**Alıştırma Yönergeleri**
**1.** Çalışma metnine göre İmam Hasan, maktulün diyetinin nereden ödenmesini buyurdu?
**2.** Çalışma metnindeki “İmam Hasan'ın (a.s) yanına geldiler ve meseleyi anlattılar.” cümlesini İngilizceye çevirin.
**3.** İmam Hasan'ın verdiği hükmü anlatan çalışma metnini son cümlesinden sonra sürdürün.

─── Çalışma Metni ───

Bunun üzerine adamın boynunu vurmak için havaya kalkmış olan kılıç durdu… Dedi: Asıl katil benim, onu yanlışlıkla tutukladınız! İnsanlar büyük bir şaşkınlığa düştü… Bu, adamı öldürdüğünü ikrar etti ve şimdi şu adam çıkmış “asıl katil benim” diyor…
Ortada iki ikrar var… Her ikisi de kendi aleyhine ikrar ediyor ve bu iki ikrar arasında bir çelişki var… Birinin ikrarı diğerini yalanlıyor…
Konuyu, Peygamberimizin (s.a.a) ilmine açılan kapı olan İmam Ali'ye (a.s) getirdiler. Ali (a.s); “Her ikisini de Hasan'ın yanına götürün, hakemlik etsin” buyurdu.
İmam Hasan'ın (a.s) yanına geldiler ve meseleyi anlattılar. Ortada bir cinayet var. Ancak iki kişi var; her ikisi de tek başına cinayeti işlediğini ikrar ediyor... Daha sonra birinci şahıs olayı anlatıyor: Ben o harabenin yakınında bir hayvan boğazlamıştım. Aniden tuvalet ihtiyacı hissettim. Elimde bıçak olduğu halde o şekilde harabeye girdiğime yerde kanlar içinde can çekişen bir adamı gördüm. Bütün karineler o adamı benim öldürdüğümü gösteriyordu. Ben de inkâr etmemin yararsız olacağını düşündüğüm ve işkence edilmekten korktuğum için cinayeti üstlendim…
İmam Hasan (a.s) buyurdu: İkisini de serbest bırakın ve maktulün diyetini beytülmal dan ödeyin…
Burada asıl mesele İmam Ali'nin (a.s) halkı İmam Hasan'a yönlendirmesindedir. İmam Ali (a.s), bu hareketiyle ümmet arasındaki imamet görevinin kendisinden sonra kimde olduğunu da belirtmek istemiştir.
Düşünsenize, ortada bir cinayet var. Cinayeti ikrar eden iki kişi var. Ama ikisi de serbest bırakılıyor ve maktulün kan parası (diyeti) beytülmal dan ödeniyor!.. Böyle bir hükmü ancak Peygamber (s.a.a) vasisi verebilir…
İmam Ali (a.s) daha sonra İmam Hasan'ı (a.s) çağırdı ve verdiği hükmün hikmetini sordu. İmam Hasan (a.s) şöyle dedi: Babacığım, bu adam (ikinci kişi) birini öldürdü ama birini ihya etti, öldürülmekten kurtardı. Adam öldürdüğü için kısas edilmeliydi ama birini öldürülmekten kurtardığı için affedilmeyi hak etti. Ortada bir öldürme ve bir ihya etme meselesi var. Bu iki mesele arasındaki çelişki ikisinin de serbest bırakılmasıyla giderilir. Fakat kanun hiç kimsenin kanının heder olmamasını iktiza ettiğinden maktulün diyeti de beytülmalden karşılanmalıdır. çünkü bu kamunun maslahatına olan bir durumdur.

─── Veri Listesi ───

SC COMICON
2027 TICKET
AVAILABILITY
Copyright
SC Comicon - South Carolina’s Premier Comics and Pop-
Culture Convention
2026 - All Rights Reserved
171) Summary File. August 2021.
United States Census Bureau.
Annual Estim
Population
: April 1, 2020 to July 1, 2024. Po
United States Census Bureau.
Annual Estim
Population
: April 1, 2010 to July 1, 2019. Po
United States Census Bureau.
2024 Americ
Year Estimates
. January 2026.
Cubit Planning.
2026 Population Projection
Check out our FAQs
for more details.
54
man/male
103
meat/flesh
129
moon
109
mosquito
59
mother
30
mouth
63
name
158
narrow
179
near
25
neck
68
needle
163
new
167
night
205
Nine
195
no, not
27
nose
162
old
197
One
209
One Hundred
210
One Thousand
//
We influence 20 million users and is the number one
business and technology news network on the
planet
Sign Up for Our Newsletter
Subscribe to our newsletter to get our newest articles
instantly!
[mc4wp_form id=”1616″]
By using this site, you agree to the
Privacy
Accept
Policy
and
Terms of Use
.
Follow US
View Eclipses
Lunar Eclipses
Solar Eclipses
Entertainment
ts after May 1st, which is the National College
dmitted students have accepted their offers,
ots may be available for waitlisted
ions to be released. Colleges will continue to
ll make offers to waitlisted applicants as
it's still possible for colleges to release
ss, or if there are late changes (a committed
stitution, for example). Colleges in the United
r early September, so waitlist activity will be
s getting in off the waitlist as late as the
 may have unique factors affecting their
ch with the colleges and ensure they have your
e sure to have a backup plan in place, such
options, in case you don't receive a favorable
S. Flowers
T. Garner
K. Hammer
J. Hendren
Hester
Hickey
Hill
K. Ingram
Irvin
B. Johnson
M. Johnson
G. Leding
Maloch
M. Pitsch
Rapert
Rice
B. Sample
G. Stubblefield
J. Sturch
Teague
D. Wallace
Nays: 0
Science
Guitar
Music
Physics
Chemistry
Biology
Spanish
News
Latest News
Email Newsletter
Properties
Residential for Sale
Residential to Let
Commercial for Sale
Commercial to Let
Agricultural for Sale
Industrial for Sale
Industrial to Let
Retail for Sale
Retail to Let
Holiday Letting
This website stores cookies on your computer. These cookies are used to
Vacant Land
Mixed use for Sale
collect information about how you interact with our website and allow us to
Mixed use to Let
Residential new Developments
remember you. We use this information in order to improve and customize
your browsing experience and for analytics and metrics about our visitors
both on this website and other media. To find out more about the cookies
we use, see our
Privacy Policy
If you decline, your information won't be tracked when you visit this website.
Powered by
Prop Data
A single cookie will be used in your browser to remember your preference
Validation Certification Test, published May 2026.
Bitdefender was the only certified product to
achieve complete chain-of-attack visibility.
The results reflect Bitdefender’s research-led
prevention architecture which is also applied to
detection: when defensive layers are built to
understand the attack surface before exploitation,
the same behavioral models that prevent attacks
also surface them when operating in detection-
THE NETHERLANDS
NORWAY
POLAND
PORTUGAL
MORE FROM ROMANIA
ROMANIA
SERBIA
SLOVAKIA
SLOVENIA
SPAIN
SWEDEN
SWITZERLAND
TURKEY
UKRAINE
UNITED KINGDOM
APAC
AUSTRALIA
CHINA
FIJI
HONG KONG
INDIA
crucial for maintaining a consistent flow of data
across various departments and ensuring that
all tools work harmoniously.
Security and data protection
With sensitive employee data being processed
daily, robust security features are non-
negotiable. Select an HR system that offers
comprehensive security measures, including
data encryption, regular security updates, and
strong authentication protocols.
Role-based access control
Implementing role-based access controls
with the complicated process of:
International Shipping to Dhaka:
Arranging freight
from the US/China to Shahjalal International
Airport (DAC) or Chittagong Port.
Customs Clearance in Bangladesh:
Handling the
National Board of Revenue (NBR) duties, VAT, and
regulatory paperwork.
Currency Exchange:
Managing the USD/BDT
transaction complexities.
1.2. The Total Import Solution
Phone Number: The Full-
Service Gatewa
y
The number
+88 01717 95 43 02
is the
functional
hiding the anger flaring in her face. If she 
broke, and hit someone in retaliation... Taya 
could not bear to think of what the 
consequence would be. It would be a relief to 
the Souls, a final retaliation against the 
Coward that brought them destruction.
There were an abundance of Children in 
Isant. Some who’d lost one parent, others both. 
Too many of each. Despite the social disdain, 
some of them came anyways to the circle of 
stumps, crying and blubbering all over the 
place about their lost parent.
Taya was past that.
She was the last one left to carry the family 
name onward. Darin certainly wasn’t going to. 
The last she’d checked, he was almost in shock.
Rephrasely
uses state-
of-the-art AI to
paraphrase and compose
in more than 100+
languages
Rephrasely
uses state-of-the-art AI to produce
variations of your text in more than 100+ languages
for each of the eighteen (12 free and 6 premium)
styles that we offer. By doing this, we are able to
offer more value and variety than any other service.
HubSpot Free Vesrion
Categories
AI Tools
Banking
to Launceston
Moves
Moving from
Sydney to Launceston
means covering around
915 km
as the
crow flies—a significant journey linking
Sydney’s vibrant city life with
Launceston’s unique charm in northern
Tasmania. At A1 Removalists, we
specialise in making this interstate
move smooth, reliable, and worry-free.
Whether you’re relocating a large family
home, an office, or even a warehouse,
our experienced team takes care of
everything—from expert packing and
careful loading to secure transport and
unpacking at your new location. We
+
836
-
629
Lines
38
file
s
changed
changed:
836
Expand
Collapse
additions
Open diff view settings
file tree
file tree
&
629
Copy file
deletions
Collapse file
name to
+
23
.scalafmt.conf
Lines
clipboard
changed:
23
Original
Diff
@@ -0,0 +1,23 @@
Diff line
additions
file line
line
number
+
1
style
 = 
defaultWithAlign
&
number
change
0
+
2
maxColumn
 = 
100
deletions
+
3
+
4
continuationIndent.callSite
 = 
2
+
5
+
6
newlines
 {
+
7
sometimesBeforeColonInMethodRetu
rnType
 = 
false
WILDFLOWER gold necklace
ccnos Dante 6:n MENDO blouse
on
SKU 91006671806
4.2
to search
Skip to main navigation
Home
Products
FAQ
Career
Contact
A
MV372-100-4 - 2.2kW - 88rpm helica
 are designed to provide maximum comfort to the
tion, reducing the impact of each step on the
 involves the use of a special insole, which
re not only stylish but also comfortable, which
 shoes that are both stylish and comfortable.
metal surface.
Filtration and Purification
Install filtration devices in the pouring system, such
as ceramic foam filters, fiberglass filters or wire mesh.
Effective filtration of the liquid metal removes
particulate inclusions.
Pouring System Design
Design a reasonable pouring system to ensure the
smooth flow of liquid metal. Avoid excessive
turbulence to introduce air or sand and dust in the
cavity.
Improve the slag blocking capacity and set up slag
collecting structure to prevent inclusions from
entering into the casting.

───

**Sıralı Cevaplar**
**1.** Beytülmalden.

**2.** They came to Imam Hasan (a.s) and explained the matter.

**3.**
Bu nasıl bir ilimdir ki tüm incelik ve ayrıntıları ihata etmiştir?! İlahi ilim işte böyledir.
Beşerin tekâmülü için dört rükün gereklidir: İlim, hilm, şecaat ve kerem. İşte Ehlibeyt bu özelliklere bir insanın sahip olabileceği en üstün düzeyde sahip olan kimselerdir.
İmam Hasan'ın (a.s) hilmini düşmanları dahi övmüştür. Mervan, onun tabutunun başına gelip durduğunda ona dediler ki: Yaşadığında onun yüreğini kanla doldurdun ve şimdi cenazesinin başına mı geldin?! Mervan şu cevabı verdi: Ben öyle birinin yüreğini kanla doldurdum ki onun hilmi âlemdeki dağlardan daha üstündü!
Nasıl bir ilim ve hilmin vardı senin ya Hasan-ı Mücteba! Nasıl bir kerem ve cömertliğin vardı! Gerek şia kanalından gerekse Ehlisünnet yoluyla gelen birçok rivayete göre “Halkın arasından Resulullah'a (s.a.a) en çok benzeyen kişi Hasan b. Ali b. Ebutalib'di”.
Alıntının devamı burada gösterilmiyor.